Show every line in the material below in which the string "Assurez" appears.

.....

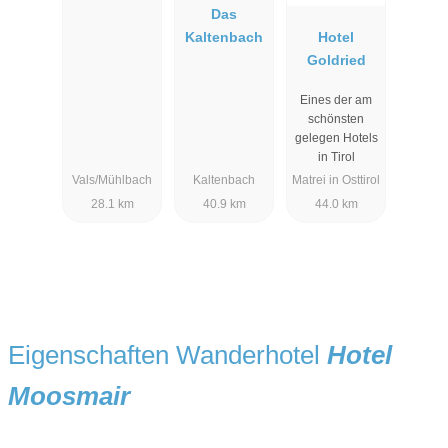
Das
Kaltenbach
Hotel
Goldried
Eines der am
schönsten
gelegen Hotels
in Tirol
Vals/Mühlbach
Kaltenbach
Matrei in Osttirol
28.1 km
40.9 km
44.0 km
Eigenschaften Wanderhotel
Hotel
Moosmair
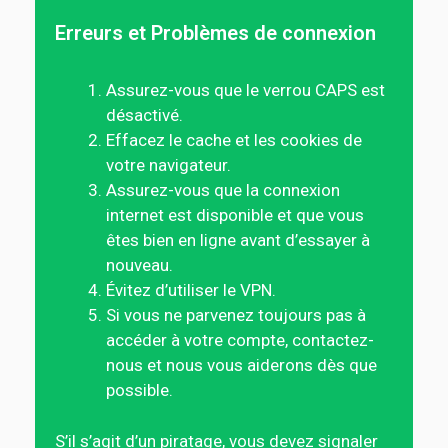
Erreurs et Problèmes de connexion
Assurez-vous que le verrou CAPS est
désactivé.
Effacez le cache et les cookies de
votre navigateur.
Assurez-vous que la connexion
internet est disponible et que vous
êtes bien en ligne avant d’essayer à
nouveau.
Évitez d’utiliser le VPN.
Si vous ne parvenez toujours pas à
accéder à votre compte, contactez-
nous et nous vous aiderons dès que
possible.
S’il s’agit d’un piratage, vous devez signaler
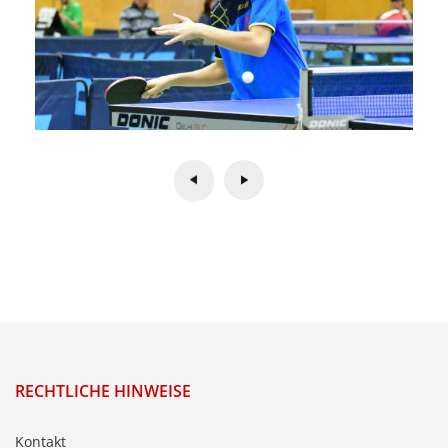
RECHTLICHE HINWEISE
Kontakt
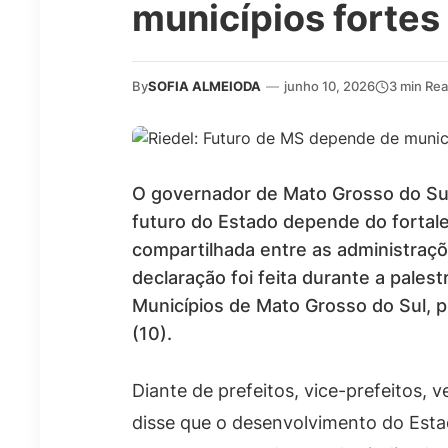
municípios fortes
By
SOFIA ALMEIODA
—
junho 10, 2026
3 min Re
O governador de Mato Grosso do Sul
futuro do Estado depende do fortal
compartilhada entre as administraçõ
declaração foi feita durante a pale
Municípios de Mato Grosso do Sul, p
(10).
Diante de prefeitos, vice-prefeitos, v
disse que o desenvolvimento do Est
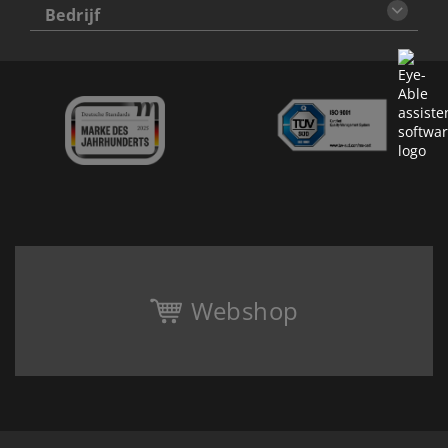
Bedrijf
Webshop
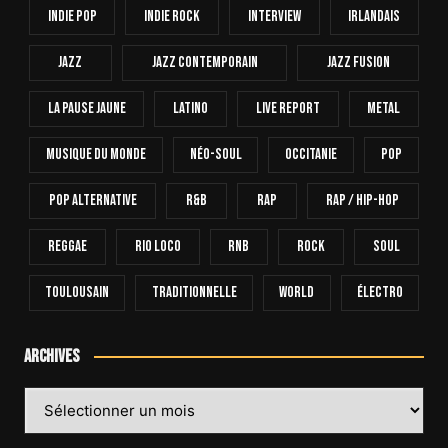
Indie Pop
Indie Rock
Interview
Irlandais
Jazz
Jazz Contemporain
Jazz Fusion
La Pause Jaune
Latino
Live Report
Metal
Musique Du Monde
Néo-Soul
Occitanie
Pop
Pop Alternative
R&B
Rap
Rap / Hip-Hop
Reggae
Rio Loco
RnB
Rock
Soul
Toulousain
Traditionnelle
World
Électro
Archives
Archives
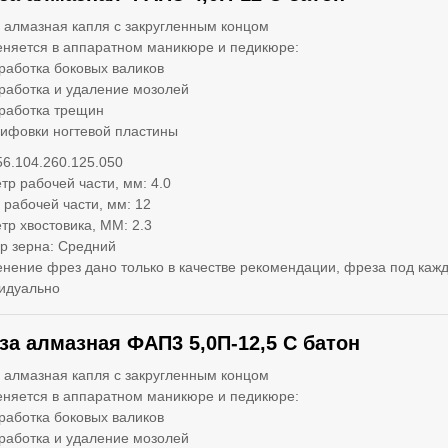
 алмазная капля с закругленным концом
няется в аппаратном маникюре и педикюре:
работка боковых валиков
работка и удаление мозолей
работка трещин
ифовки ногтевой пластины
56.104.260.125.050
тр рабочей части, мм: 4.0
 рабочей части, мм: 12
тр хвостовика, ММ: 2.3
р зерна: Средний
нение фрез дано только в качестве рекомендации, фреза под кажд
идуально
за алмазная ФАП3 5,0П-12,5 С батон
 алмазная капля с закругленным концом
няется в аппаратном маникюре и педикюре:
работка боковых валиков
работка и удаление мозолей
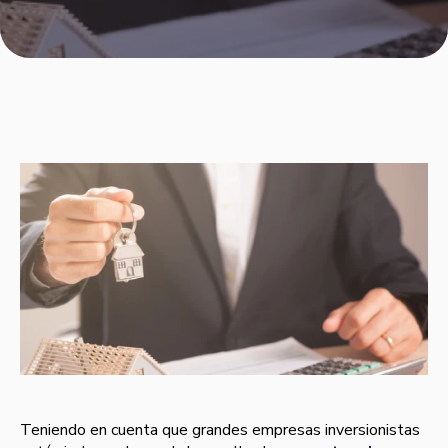
Teniendo en cuenta que grandes empresas inversionistas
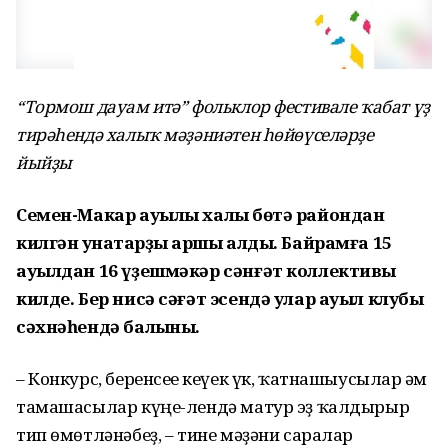
“Тормош дауам итә” фольклор фестивале ҡабат үҙ
тирәһендә халыҡ мәҙәниәтен һөйөүселәрҙе
йыйҙы
Семен-Макар ауылы халҡы бөтә райондан
килгән ҡунаҡтарҙы ҡаршы алды. Байрамға 15
ауылдан 16 үҙешмәкәр сәнғәт коллективы
килде. Бер нисә сәғәт эсендә улар ауыл клубы
сәхнәһендә балҡыны.
– Конкурс, беренсеһе кеүек үк, ҡатнашыусылар һәм
тамашасылар күңе-лендә матур эҙ ҡалдырыр
тип өмөтләнәбеҙ, – тине мәҙәни саралар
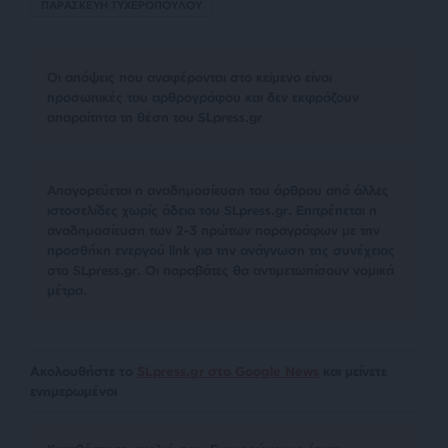
ΠΑΡΑΣΚΕΥΗ ΤΥΧΕΡΟΠΟΥΛΟΥ
Οι απόψεις που αναφέρονται στο κείμενο είναι
προσωπικές του αρθρογράφου και δεν εκφράζουν
απαραίτητα τη θέση του SLpress.gr
Απαγορεύεται η αναδημοσίευση του άρθρου από άλλες
ιστοσελίδες χωρίς άδεια του SLpress.gr. Επιτρέπεται η
αναδημοσίευση των 2-3 πρώτων παραγράφων με την
προσθήκη ενεργού link για την ανάγνωση της συνέχειας
στο SLpress.gr. Οι παραβάτες θα αντιμετωπίσουν νομικά
μέτρα.
Ακολουθήστε το
SLpress.gr στο Google News
και μείνετε
ενημερωμένοι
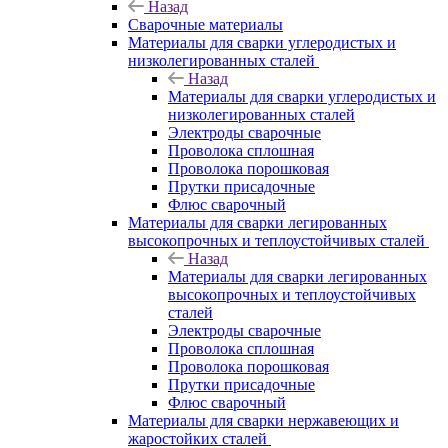
Назад
Сварочные материалы
Материалы для сварки углеродистых и
низколегированных сталей
Назад
Материалы для сварки углеродистых и
низколегированных сталей
Электроды сварочные
Проволока сплошная
Проволока порошковая
Прутки присадочные
Флюс сварочный
Материалы для сварки легированных
высокопрочных и теплоустойчивых сталей
Назад
Материалы для сварки легированных
высокопрочных и теплоустойчивых
сталей
Электроды сварочные
Проволока сплошная
Проволока порошковая
Прутки присадочные
Флюс сварочный
Материалы для сварки нержавеющих и
жаростойких сталей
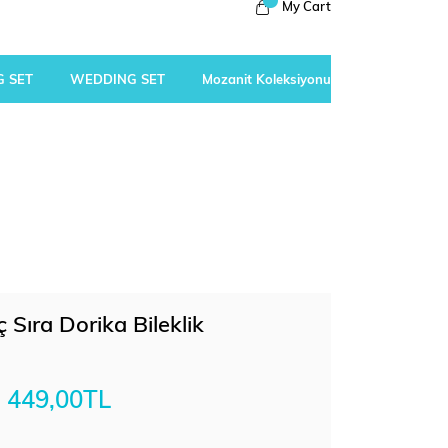
My Cart
 SET
WEDDING SET
Mozanit Koleksiyonu
 Sıra Dorika Bileklik
449,00TL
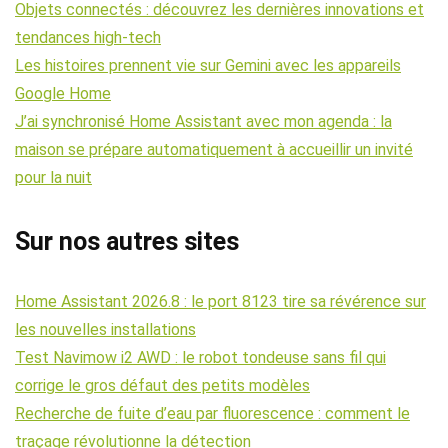
Objets connectés : découvrez les dernières innovations et
tendances high-tech
Les histoires prennent vie sur Gemini avec les appareils
Google Home
J’ai synchronisé Home Assistant avec mon agenda : la
maison se prépare automatiquement à accueillir un invité
pour la nuit
Sur nos autres sites
Home Assistant 2026.8 : le port 8123 tire sa révérence sur
les nouvelles installations
Test Navimow i2 AWD : le robot tondeuse sans fil qui
corrige le gros défaut des petits modèles
Recherche de fuite d’eau par fluorescence : comment le
traçage révolutionne la détection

.....

▶ _Answer to this problem_:
Assurez-vous que le verrou CAPS est
Assurez-vous que la connexion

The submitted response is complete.